Try frying some onions in oil until they soften and begin to caramelise. Add some finely chopped garlic and some grated ginger and cook for a while longer. Tip the whole lot into a food processor, add a tin of chopped tomatoes, and blitz until smooth. Add it to any curry as a base sauce.
I am definitely not a cook, self-taught just to be able to live. However, due to that I have to use recipes from this on the BBC’s Good Food website. There are rather a lot of chicken curry menus to choose from on the link below if anyone wishes to have a look. I was surprise to find slow-cook recipes for chicken curry, as I am presently without a hob and oven that might be one for me to try:
I make my own garam masala - never use curry powder, only use chicken breast and, like Barry, prefer Greek yoghurt to coconut cream. If I am putting tomatoes in it I use fresh not tinned. I love curry!!
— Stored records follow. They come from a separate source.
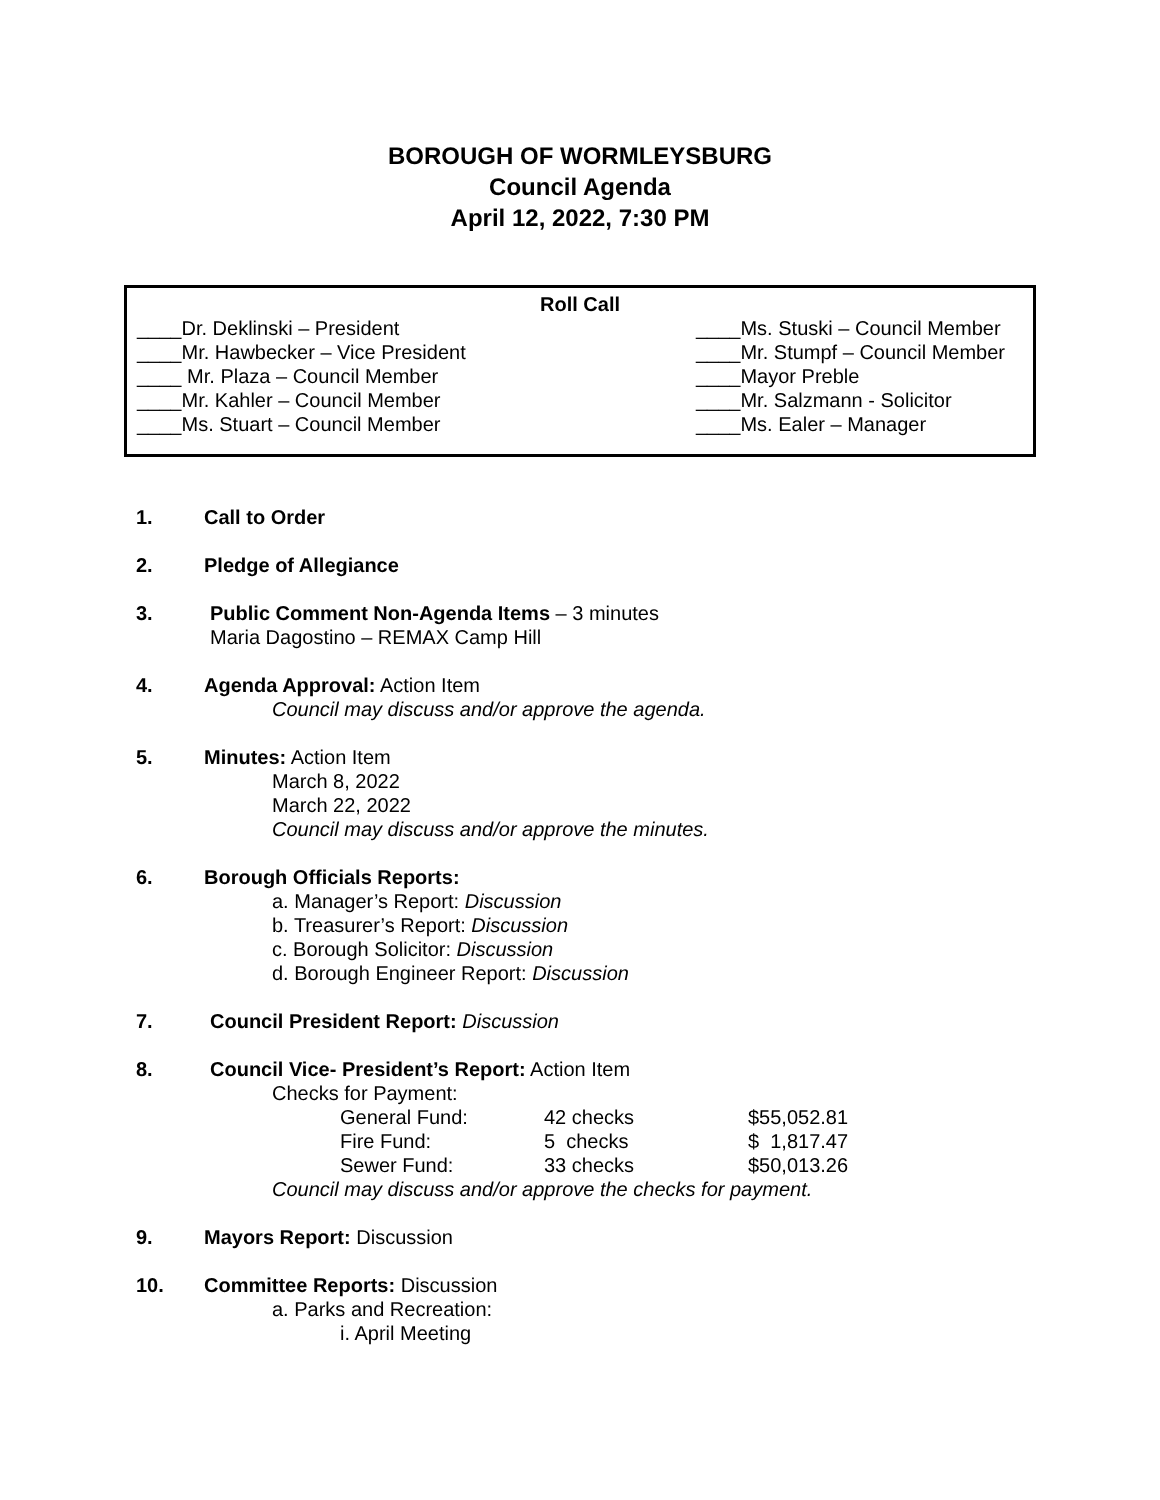BOROUGH OF WORMLEYSBURG
Council Agenda
April 12, 2022, 7:30 PM
Roll Call
____Dr. Deklinski – President
____Mr. Hawbecker – Vice President
____ Mr. Plaza – Council Member
____Mr. Kahler – Council Member
____Ms. Stuart – Council Member
____Ms. Stuski – Council Member
____Mr. Stumpf – Council Member
____Mayor Preble
____Mr. Salzmann - Solicitor
____Ms. Ealer – Manager
1. Call to Order
2. Pledge of Allegiance
3. Public Comment Non-Agenda Items – 3 minutes
Maria Dagostino – REMAX Camp Hill
4. Agenda Approval: Action Item
Council may discuss and/or approve the agenda.
5. Minutes: Action Item
March 8, 2022
March 22, 2022
Council may discuss and/or approve the minutes.
6. Borough Officials Reports:
a. Manager’s Report: Discussion
b. Treasurer’s Report: Discussion
c. Borough Solicitor: Discussion
d. Borough Engineer Report: Discussion
7. Council President Report: Discussion
8. Council Vice- President’s Report: Action Item
Checks for Payment:
| General Fund: | 42 checks | $55,052.81 |
| Fire Fund: | 5 checks | $ 1,817.47 |
| Sewer Fund: | 33 checks | $50,013.26 |
Council may discuss and/or approve the checks for payment.
9. Mayors Report: Discussion
10. Committee Reports: Discussion
a. Parks and Recreation:
i. April Meeting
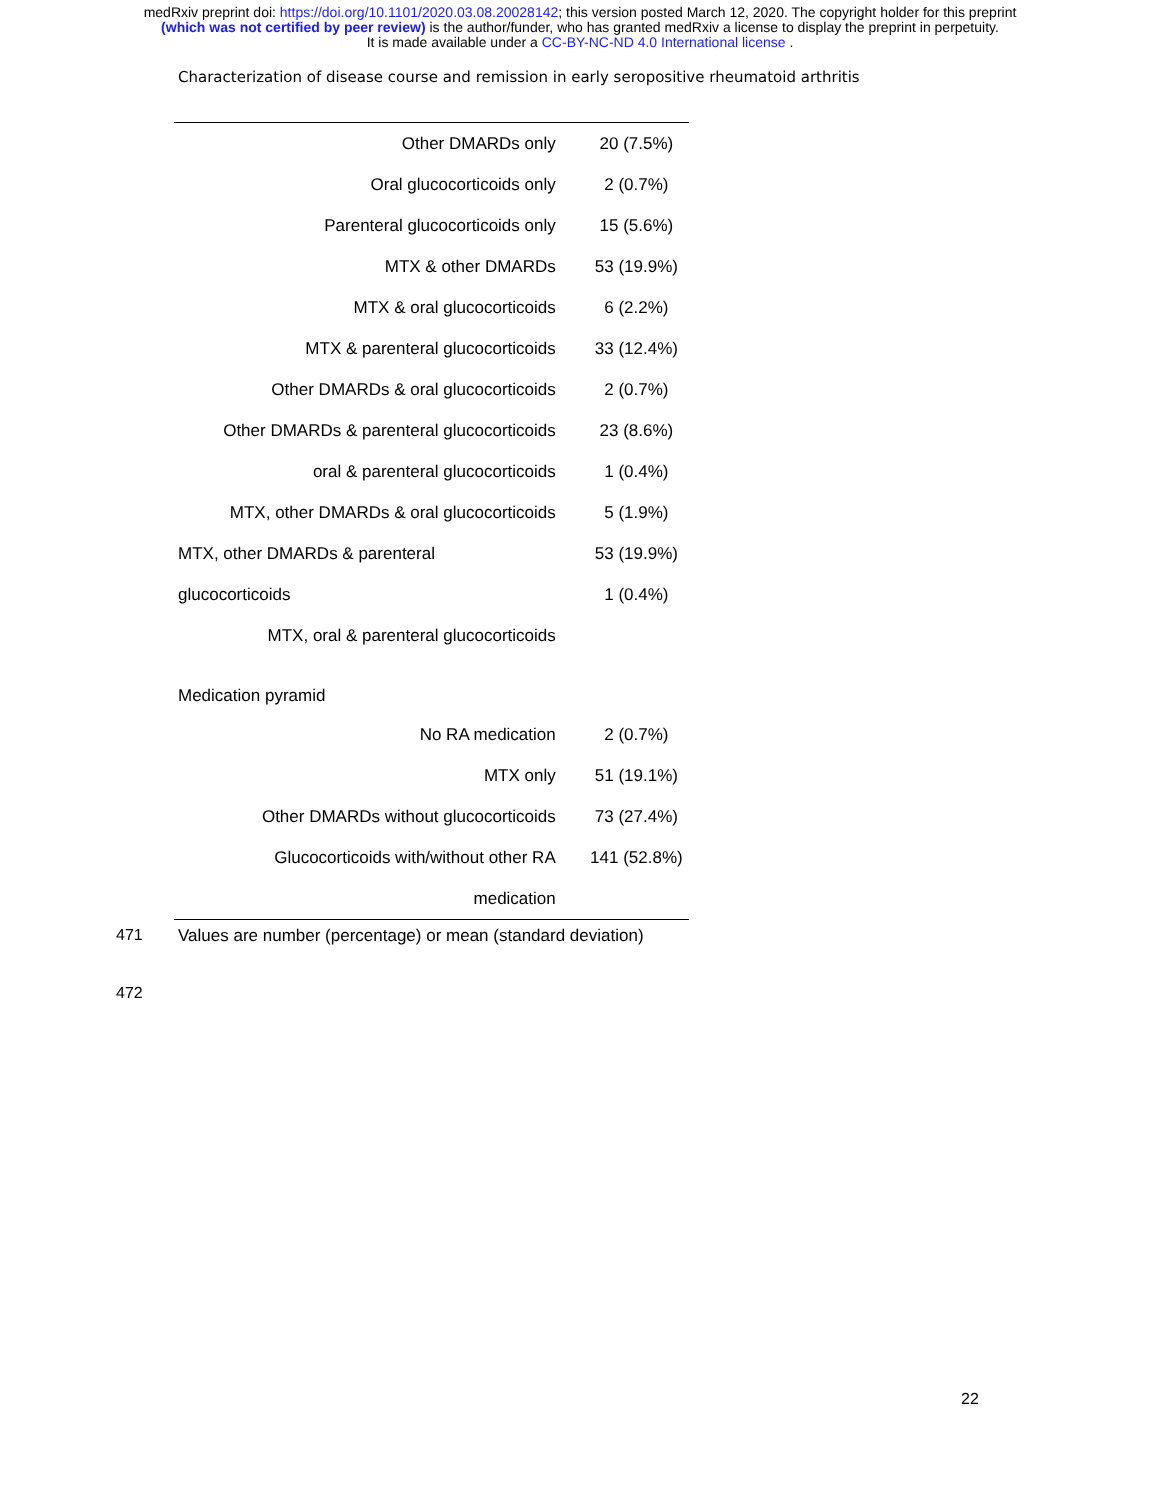medRxiv preprint doi: https://doi.org/10.1101/2020.03.08.20028142; this version posted March 12, 2020. The copyright holder for this preprint
(which was not certified by peer review) is the author/funder, who has granted medRxiv a license to display the preprint in perpetuity.
It is made available under a CC-BY-NC-ND 4.0 International license .
Characterization of disease course and remission in early seropositive rheumatoid arthritis
| Other DMARDs only | 20 (7.5%) |
| Oral glucocorticoids only | 2 (0.7%) |
| Parenteral glucocorticoids only | 15 (5.6%) |
| MTX & other DMARDs | 53 (19.9%) |
| MTX & oral glucocorticoids | 6 (2.2%) |
| MTX & parenteral glucocorticoids | 33 (12.4%) |
| Other DMARDs & oral glucocorticoids | 2 (0.7%) |
| Other DMARDs & parenteral glucocorticoids | 23 (8.6%) |
| oral & parenteral glucocorticoids | 1 (0.4%) |
| MTX, other DMARDs & oral glucocorticoids | 5 (1.9%) |
| MTX, other DMARDs & parenteral | 53 (19.9%) |
| glucocorticoids | 1 (0.4%) |
| MTX, oral & parenteral glucocorticoids | |
| Medication pyramid | |
| No RA medication | 2 (0.7%) |
| MTX only | 51 (19.1%) |
| Other DMARDs without glucocorticoids | 73 (27.4%) |
| Glucocorticoids with/without other RA | 141 (52.8%) |
| medication | |
471 Values are number (percentage) or mean (standard deviation)
472
22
Thighs are good value, the best bit of the bird, if you want to do something that tastes like chicken::: herbs, wine, mushrooms.
But curry dominates all, so why not use the dry tasteless bit? And it’s easy.
I’ve tried, over the years, to come up with an agreeable veggie curry sauce. But you can’t beat one with meat of some sort, and chicken breast is lightweight and surprisingly tasty compared to veg options.